Given entries:
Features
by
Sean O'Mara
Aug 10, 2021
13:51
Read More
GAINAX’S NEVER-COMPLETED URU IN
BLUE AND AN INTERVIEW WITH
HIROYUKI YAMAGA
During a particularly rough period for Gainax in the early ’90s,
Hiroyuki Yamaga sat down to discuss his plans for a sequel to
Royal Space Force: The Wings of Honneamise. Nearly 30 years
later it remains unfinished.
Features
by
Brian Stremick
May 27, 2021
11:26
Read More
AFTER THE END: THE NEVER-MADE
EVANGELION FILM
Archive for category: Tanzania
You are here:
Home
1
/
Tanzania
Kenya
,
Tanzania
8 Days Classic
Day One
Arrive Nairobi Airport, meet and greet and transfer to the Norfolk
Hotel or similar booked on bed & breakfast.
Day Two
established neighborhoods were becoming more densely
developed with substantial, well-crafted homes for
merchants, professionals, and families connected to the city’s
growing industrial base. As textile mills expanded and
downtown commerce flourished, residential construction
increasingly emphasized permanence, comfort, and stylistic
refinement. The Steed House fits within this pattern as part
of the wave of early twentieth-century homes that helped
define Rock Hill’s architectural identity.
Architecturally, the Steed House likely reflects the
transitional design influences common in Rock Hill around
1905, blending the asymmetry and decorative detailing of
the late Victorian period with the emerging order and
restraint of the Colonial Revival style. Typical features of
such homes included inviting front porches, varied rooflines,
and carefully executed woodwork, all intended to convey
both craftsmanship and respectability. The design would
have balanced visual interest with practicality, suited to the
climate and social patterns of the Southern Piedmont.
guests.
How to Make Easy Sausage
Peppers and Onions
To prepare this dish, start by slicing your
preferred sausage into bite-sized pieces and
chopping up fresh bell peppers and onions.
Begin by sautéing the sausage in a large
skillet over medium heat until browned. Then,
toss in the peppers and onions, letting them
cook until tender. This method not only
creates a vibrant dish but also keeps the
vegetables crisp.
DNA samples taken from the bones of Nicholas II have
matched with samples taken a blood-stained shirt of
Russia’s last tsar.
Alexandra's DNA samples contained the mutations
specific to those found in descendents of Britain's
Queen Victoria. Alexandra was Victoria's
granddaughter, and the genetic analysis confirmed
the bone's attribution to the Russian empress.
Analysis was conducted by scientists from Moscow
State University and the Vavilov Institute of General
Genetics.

Task to complete: Exact repetition is required: return every record shown above.

Exercise response:
Features
by
Sean O'Mara
Aug 10, 2021
13:51
Read More
GAINAX’S NEVER-COMPLETED URU IN
BLUE AND AN INTERVIEW WITH
HIROYUKI YAMAGA
During a particularly rough period for Gainax in the early ’90s,
Hiroyuki Yamaga sat down to discuss his plans for a sequel to
Royal Space Force: The Wings of Honneamise. Nearly 30 years
later it remains unfinished.
Features
by
Brian Stremick
May 27, 2021
11:26
Read More
AFTER THE END: THE NEVER-MADE
EVANGELION FILM
Archive for category: Tanzania
You are here:
Home
1
/
Tanzania
Kenya
,
Tanzania
8 Days Classic
Day One
Arrive Nairobi Airport, meet and greet and transfer to the Norfolk
Hotel or similar booked on bed & breakfast.
Day Two
established neighborhoods were becoming more densely
developed with substantial, well-crafted homes for
merchants, professionals, and families connected to the city’s
growing industrial base. As textile mills expanded and
downtown commerce flourished, residential construction
increasingly emphasized permanence, comfort, and stylistic
refinement. The Steed House fits within this pattern as part
of the wave of early twentieth-century homes that helped
define Rock Hill’s architectural identity.
Architecturally, the Steed House likely reflects the
transitional design influences common in Rock Hill around
1905, blending the asymmetry and decorative detailing of
the late Victorian period with the emerging order and
restraint of the Colonial Revival style. Typical features of
such homes included inviting front porches, varied rooflines,
and carefully executed woodwork, all intended to convey
both craftsmanship and respectability. The design would
have balanced visual interest with practicality, suited to the
climate and social patterns of the Southern Piedmont.
guests.
How to Make Easy Sausage
Peppers and Onions
To prepare this dish, start by slicing your
preferred sausage into bite-sized pieces and
chopping up fresh bell peppers and onions.
Begin by sautéing the sausage in a large
skillet over medium heat until browned. Then,
toss in the peppers and onions, letting them
cook until tender. This method not only
creates a vibrant dish but also keeps the
vegetables crisp.
DNA samples taken from the bones of Nicholas II have
matched with samples taken a blood-stained shirt of
Russia’s last tsar.
Alexandra's DNA samples contained the mutations
specific to those found in descendents of Britain's
Queen Victoria. Alexandra was Victoria's
granddaughter, and the genetic analysis confirmed
the bone's attribution to the Russian empress.
Analysis was conducted by scientists from Moscow
State University and the Vavilov Institute of General
Genetics.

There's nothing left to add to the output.